It often feels like, with graphic design, various companies are trying too hard. That’s certainly been the case in the last few years, when the likes of vivid colours and quirky designs have soared in popularity. What a relief that designers have now started retreating from this overbearing approach.
As 2020 unfolds, we can expect the theme of “less is more” to run right through graphic design efforts – perhaps including yours. Consider taking your cue from these emerging trends…
Forget the overly bright and punchy hues of years past; we’ll be toning those colours down in 2020. Yes, the same colours. Muted colours are so-called as they basically add black, white or a complementary hue to the original colour to diffuse its energy – or “mute” it, you could say.
A colour chart on the StartupNation site shows how this works with, for example, red, yellow, green, blue and purple. With all of these examples, “light muted” and “dark muted” variations are possible.
Minimalist Landing Pages
How often have you recently noticed, upon landing on a webpage from Google’s search results, that the page looks somewhat… sparse? PR Daily reveals that more brands have been purposefully stripping out elements from web interfaces to speed up loading times.
That would be no small benefit when many web users are pressed for time. Such stripped-down designs also simplify the matter of making the interfaces easy to use across various devices.
A More “Organic” Look
When is a design not a design? When the different parts of it are assembled so naturally that it looks like anyone could have thrown it together. However, this “organic” look is deceptively simple, as it can be fiendishly tricky for a designer to get just right.
The organic approach can resonate especially well with audiences when you make it a key part of your firm’s philosophy rather than just its designs. Perhaps you could stick to sustainable packaging and materials and invest in a printing machine from Duplo International truly built to last.
Marty McFly might have time-travelled only as far into the future as 2015 in the second Back to the Future film, but he probably should’ve fast-forwarded another five years. That way, he could have uttered his “This is heavy!” catchphrase about the typography expected to take flight in 2020.
This typography is characterised by big, bold and thick strokes. As the heavy typefaces’ legibility could be at risk, Design Shack suggests that you augment them with easy-to-read supporting text.

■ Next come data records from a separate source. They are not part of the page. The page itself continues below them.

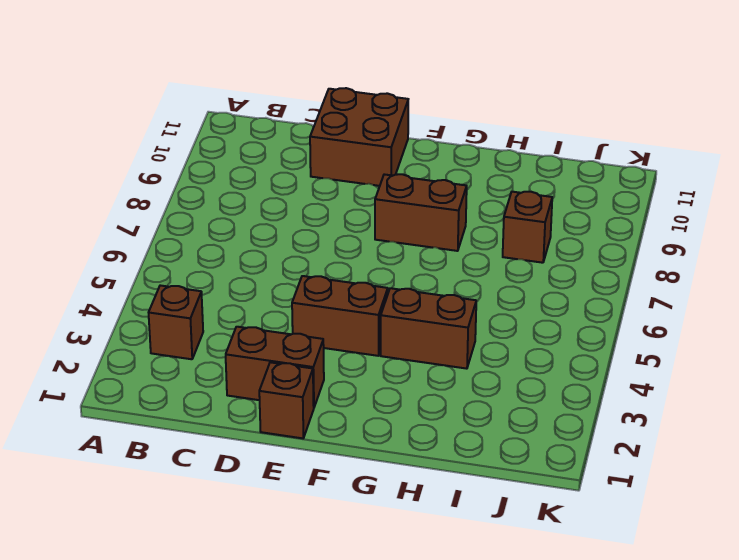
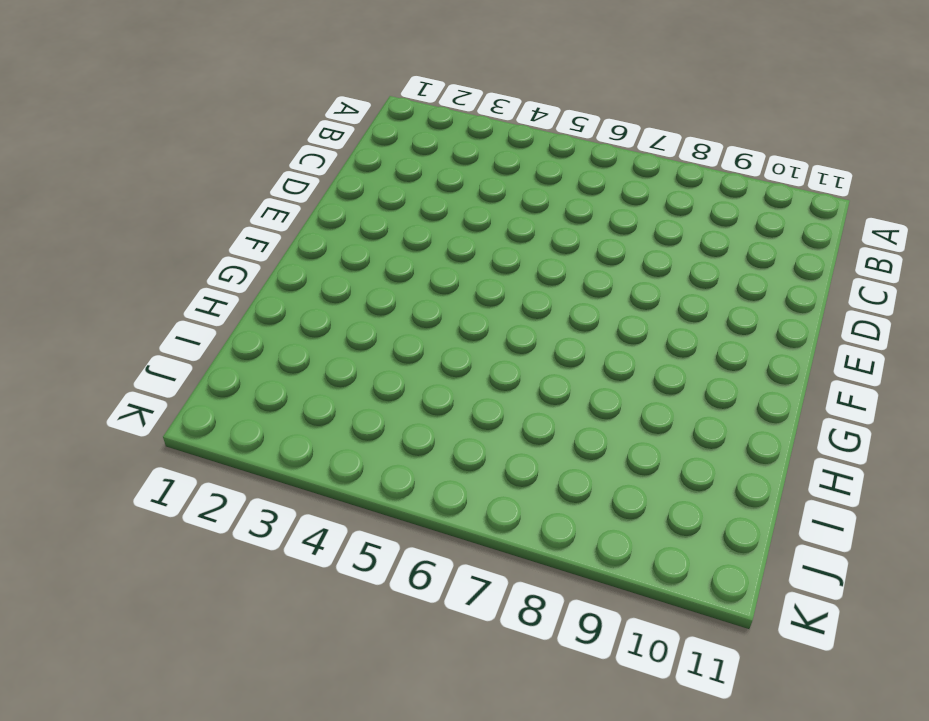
none -> brown brick B3 level 1
none -> brown brick D2:E2 level 1

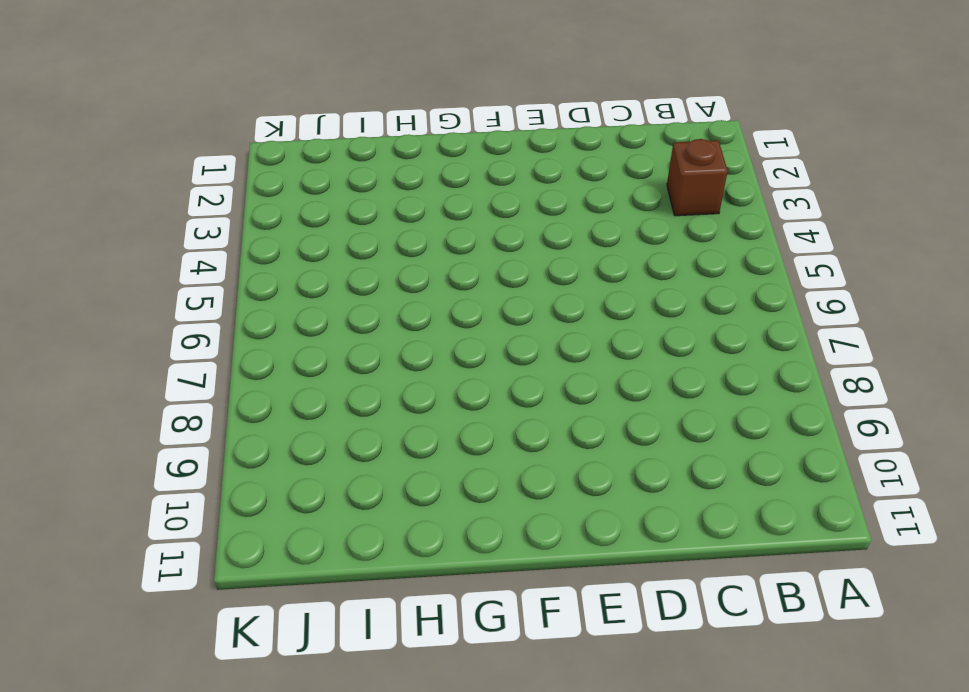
none -> brown brick D2:E2 level 1
none -> brown brick D10:E11 level 1

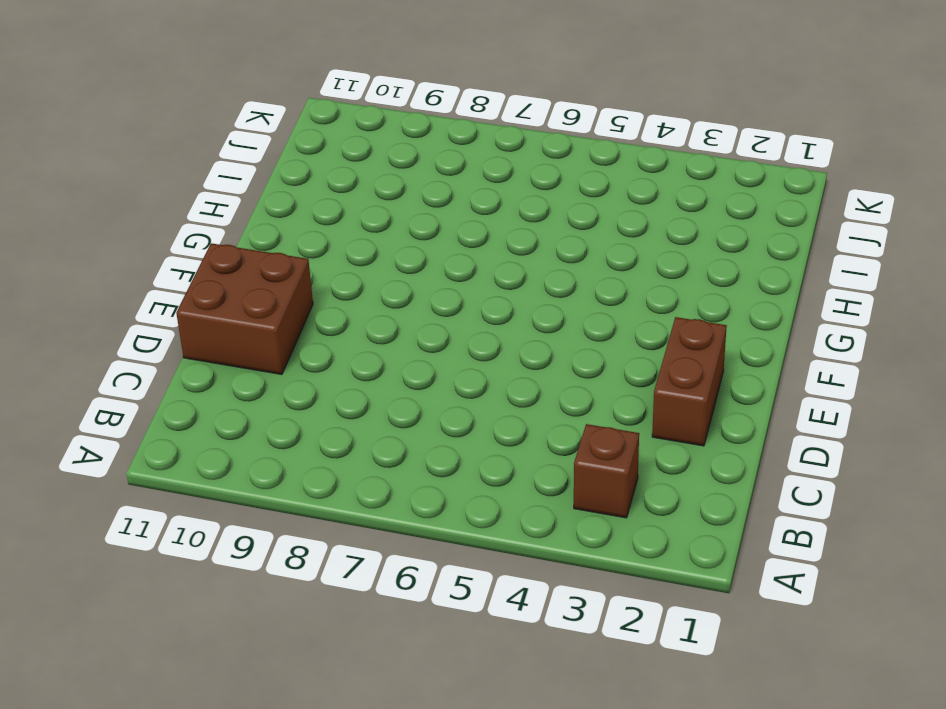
none -> brown brick E1 level 1
none -> brown brick E4:F4 level 1

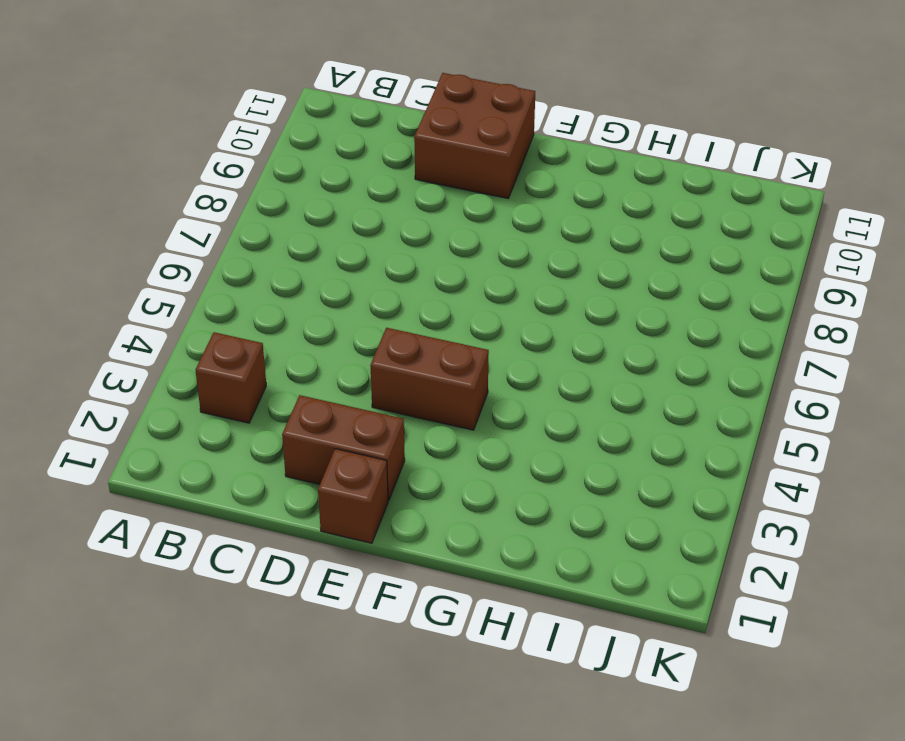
none -> brown brick F8:G8 level 1
none -> brown brick G4:H4 level 1

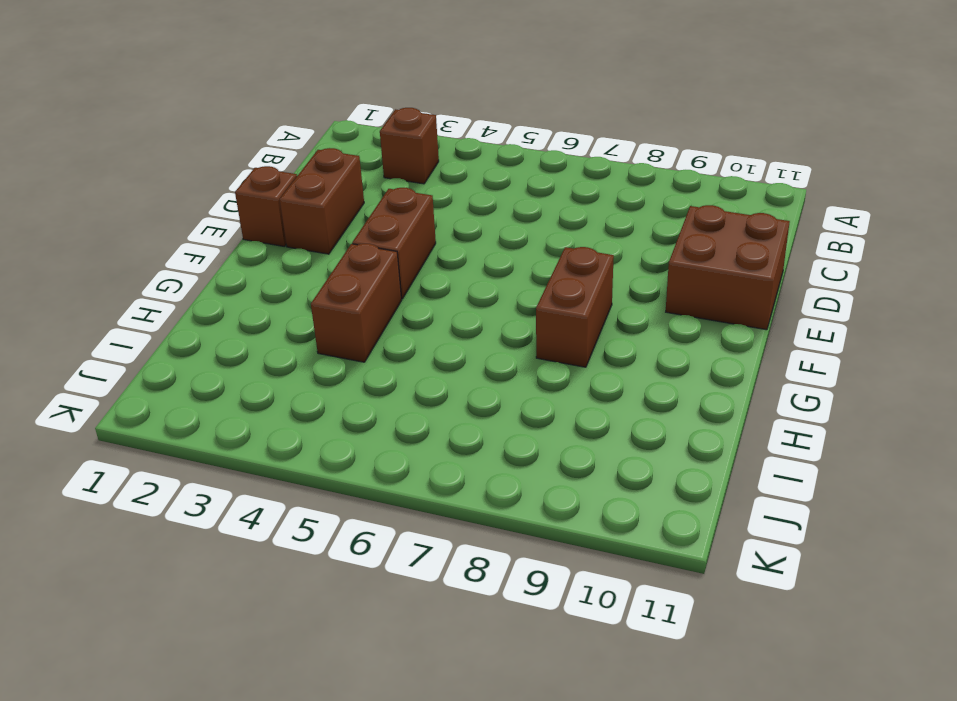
none -> brown brick I8 level 1

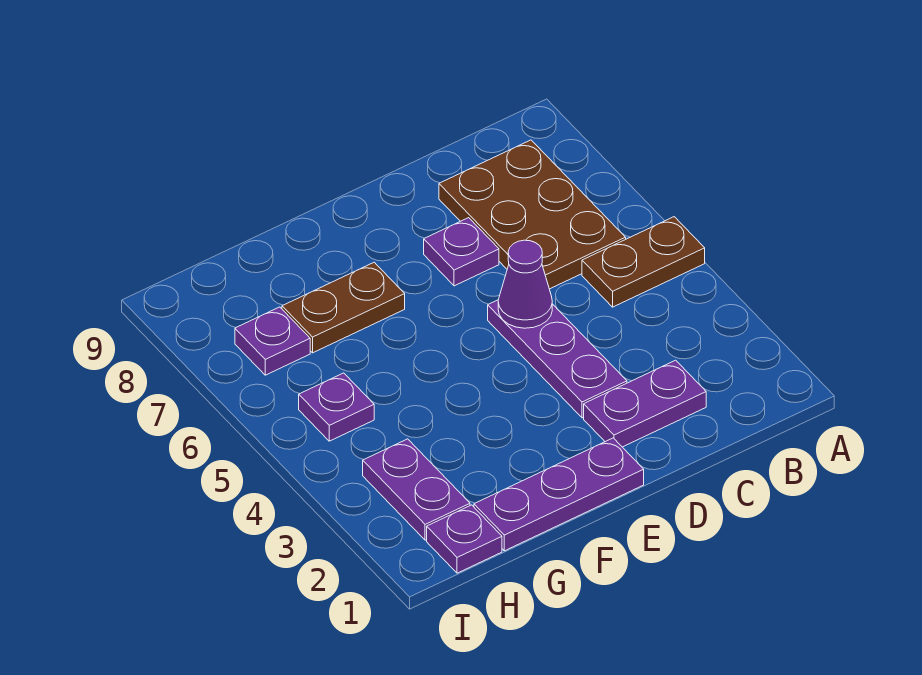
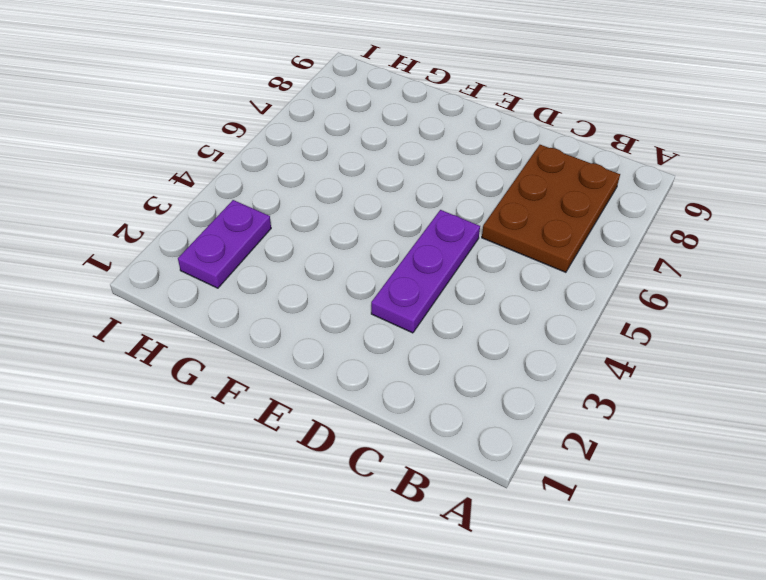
none -> brown plate A5:B5 level 1
none -> purple plate C2:D2 level 1
none -> purple plate D7 level 1

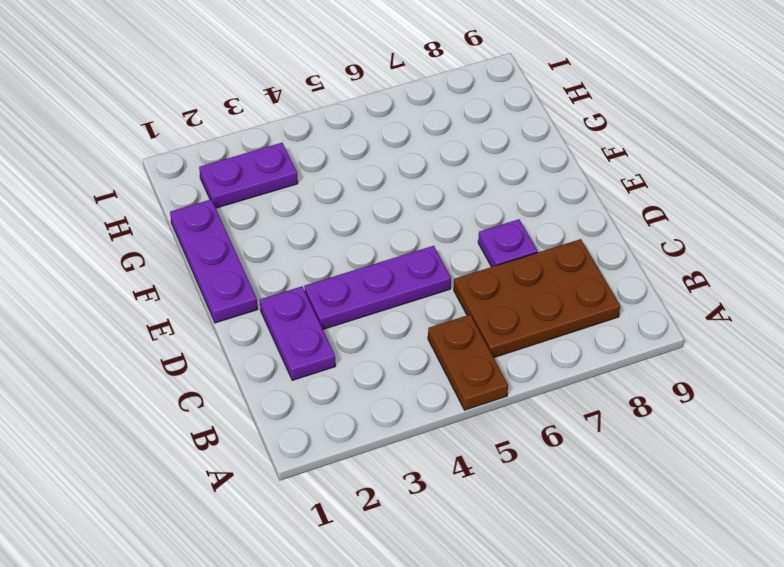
none -> brown plate F7:G7 level 1
none -> purple plate H1 level 1
none -> purple plate H5 level 1

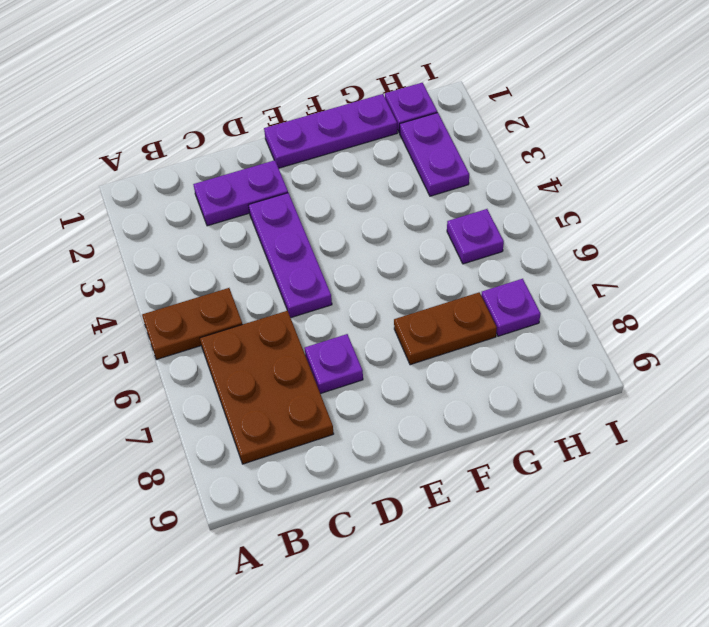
none -> purple cone D5 level 2

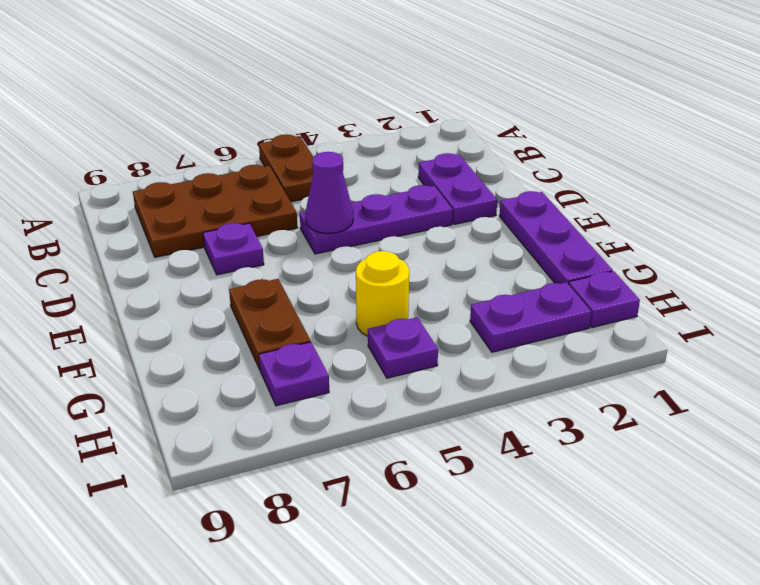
yellow round brick G5 level 1 -> none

Certain stock images just look overly staged; think those of employees jumping together or high-fiving each other. That’s not to say you can’t still use stock imagery to achieve an authentic-looking effect. You might just have to be more selective with those pictures.
Look for stock images that don’t try to capture a specific mood – think, for example, neutral-looking landscapes. You could also contact a photographer to impart your requirements and assess this creative professional’s ability to strike just the right balance.